Cancer can also lead to weakness, fatigue, and weight loss that is not caused by an alteration in diet or exercise regime.
“If you notice any persistent symptoms that worry you, make an appointment with your doctor,” the experts noted.
In the UK, bowel cancer screening is available for citizens when they reach a certain age.
The informative charity Bowel Cancer UK listed the eligibility criteria for a free “Faecal Immunochemical Test (FIT)” that is sent to your home.
Bowel cancer screening
In England from April 2021, the NHS in England will gradually reduce the age range for bowel screening.
This will be phased over the next four years to include people aged 50-59.
In Scotland, screening starts from age 50.
In Wales you will be invited to take part in bowel cancer screening if you’re aged between 58 and 74.
In Northern Ireland people over the age of 60 are invited to take part in screening.

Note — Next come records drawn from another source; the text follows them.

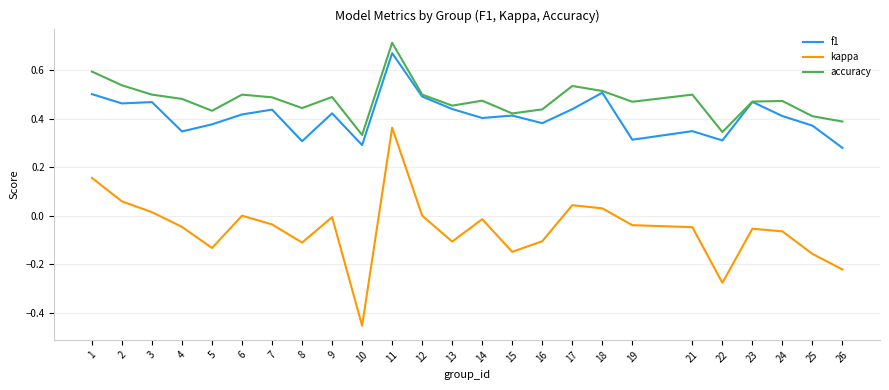

At which category is the sum across all series the highest?

11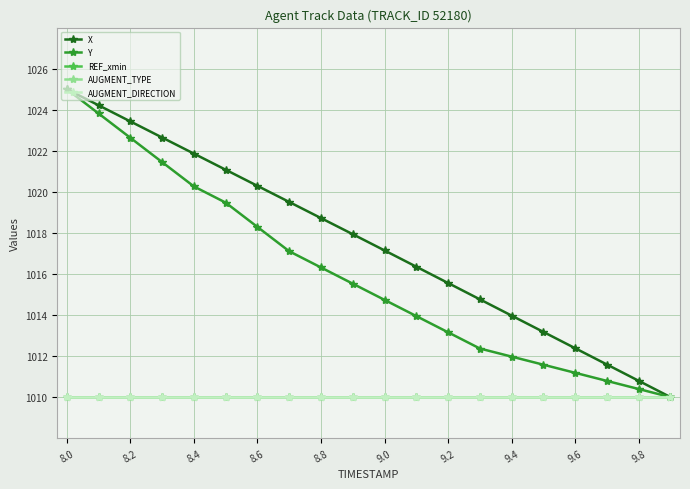

Is this an area chart (filled region under the line)?

No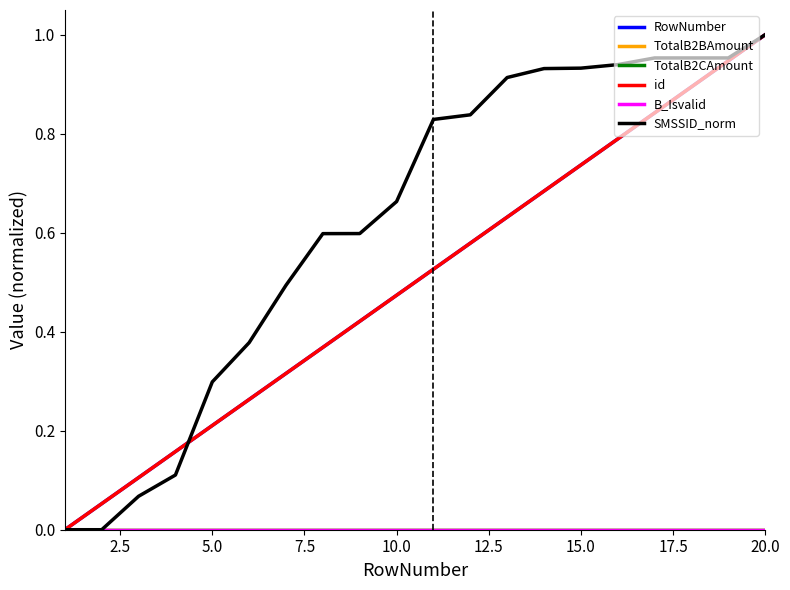

True or false: TotalB2BAmount and SMSSID_norm cross at least once.

False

You will be invited to take part in screening every two years until you reach the age of 75.
What is FIT?
The bowel cancer screening test requires a poo sample that is then sent off to a laboratory.
Researchers will examine whether specks of blood, which may be invisible to the naked eye, are spotted under the microscope.
If blood is noticed, the charity stated: “The bleeding could be caused by a non-cancerous growth or another health problem.
“You will be offered more tests, such as a colonoscopy, to find out what is causing the bleeding.”
If you’re aged 75 or over, you can ask for a screening test by calling the free bowel cancer screening helpline on 0800 707 60 60.
If you, at any point, identify with any warning signs of bowel cancer – no matter your age – do book a doctor’s appointment.
As with any type of cancer, the sooner a tumour is detected and treated, the better the outlook will be.